Good Decisions
Just as we were passing Black Island I hear a tremendously loud whale blow. Looking to my right, I can hardly see the whale through the spray from his spout he is so close. A very large black back surfaces and slides back, just metres from the boat. I believe too big for a minke, so maybe a fin whale. These whale sightings happen so fast, we cannot possibly get clear pictures. We just have to see it with our eyes - this view will live on in my memory for a very long time.
It is August the first and by noon we are pulling into Fortune Harbour, after passing Exploits Islands and the southern passage toward Lewisporte. We still have places to go and people to see!
The decision has now been made not to head to Goose Cove on Hare Bay, as was the plan, to see friends there and to attend the Garden Party in mid-August. Instead, we will continue to enjoy Notre Dame Bay, places old and places new.
We usually anchor off of Gillespie Island, to the right after entering the twisty passage into Fortune Harbour. This time we will find the coordinates Bricolanto shared with us, and anchor in the bottom of the bay in Squid Cove.

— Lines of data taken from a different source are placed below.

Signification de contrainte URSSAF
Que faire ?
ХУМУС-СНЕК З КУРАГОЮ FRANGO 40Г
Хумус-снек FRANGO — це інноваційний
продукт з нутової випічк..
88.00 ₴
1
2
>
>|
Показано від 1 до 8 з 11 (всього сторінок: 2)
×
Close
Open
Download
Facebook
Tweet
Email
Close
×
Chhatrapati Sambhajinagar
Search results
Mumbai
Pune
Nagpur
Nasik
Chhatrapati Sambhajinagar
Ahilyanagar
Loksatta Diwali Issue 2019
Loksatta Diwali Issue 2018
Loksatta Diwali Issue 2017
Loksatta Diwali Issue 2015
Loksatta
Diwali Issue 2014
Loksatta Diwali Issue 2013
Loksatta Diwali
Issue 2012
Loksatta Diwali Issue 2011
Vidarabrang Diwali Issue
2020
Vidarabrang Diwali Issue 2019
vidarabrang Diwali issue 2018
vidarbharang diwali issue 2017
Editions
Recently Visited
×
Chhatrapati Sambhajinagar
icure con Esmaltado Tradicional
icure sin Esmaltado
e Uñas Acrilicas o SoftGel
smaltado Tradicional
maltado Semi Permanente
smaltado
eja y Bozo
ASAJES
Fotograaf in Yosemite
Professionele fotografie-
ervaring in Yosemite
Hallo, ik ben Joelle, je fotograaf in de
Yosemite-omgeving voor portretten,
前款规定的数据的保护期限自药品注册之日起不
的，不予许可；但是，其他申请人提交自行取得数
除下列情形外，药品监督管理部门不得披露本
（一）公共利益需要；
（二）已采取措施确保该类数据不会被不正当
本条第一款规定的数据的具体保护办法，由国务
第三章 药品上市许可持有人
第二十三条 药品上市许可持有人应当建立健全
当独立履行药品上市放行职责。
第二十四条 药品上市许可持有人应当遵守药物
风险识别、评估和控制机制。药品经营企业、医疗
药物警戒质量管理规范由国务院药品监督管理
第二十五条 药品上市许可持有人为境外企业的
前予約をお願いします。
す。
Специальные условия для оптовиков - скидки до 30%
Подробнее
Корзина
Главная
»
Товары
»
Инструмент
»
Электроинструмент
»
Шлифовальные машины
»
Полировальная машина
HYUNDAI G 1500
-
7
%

Saint Anne’s Catholic Church really catches your eye when you enter the harbour. It is believed to be the oldest wooden church still standing in all of Newfoundland and Labrador. We are hoping the doors are open so we can get inside on this or our next visit on our way back home.
There were only 78 people living here in 2016, in 31 dwellings. It appears there might be about 20 houses still lived in, and some of those might be weekend cabins only. The homes surrounding the bottom of the bay are updated old salt box houses.
It is 39’C in the cockpit after lunch. The energy just isn’t in us to go to shore and make the 2.5 kilometre walk to the church. We read and wait out some threatening sky but it never rains. Not today anyway. We do know there is weather coming tomorrow so we will stay here for at least another day.
We have no cell or wifi coverage so we rely on the CBC radio station we can reach on our transistor radio and the Coast Guard weather forecast on the VHF radio. It rains all day Friday. We play cards and read.
At almost exactly 1:00pm, the boat suddenly spins 180 degrees, now facing north. The temperature drops twenty degrees centigrade in a matter of seconds! Harald clocks the wind at 22 knots or 41 kilometres. There are whitecaps and 1 metre swells in the anchorage. We do not feel very protected and for a fleeting second consider moving to Gillespie but now we cannot even see the head of the bay. We have plenty of swing room and know our anchor has never let us down. I do continue to check our position relative to the anchor so we will know instantly if we are dragging. The centreboard is down and the full enclosure works as a storm sail. We are as comfortable as we can be until the wind finally stops nine hours later.
Sunday is just that - a sunny day. We are up early as the locals head out to fish, leaving us rolling in their wakes. Nobody fished yesterday so there are just two more days this weekend to get the necessary cod.
The anchor is surprisingly easy to lift, considering how it must have been dug in yesterday. We depart Squid Cove at 10:10 and make our way back out Fortune Harbour in light wind and 1 to 2 metre swells - big rollers. An eagle sits in a tree as we pass Bakeapple Gulch. We think that’s the same place we saw one last year.
This is an exciting day as we are heading to Little Bay Islands, a familiar place with friends waiting to see us.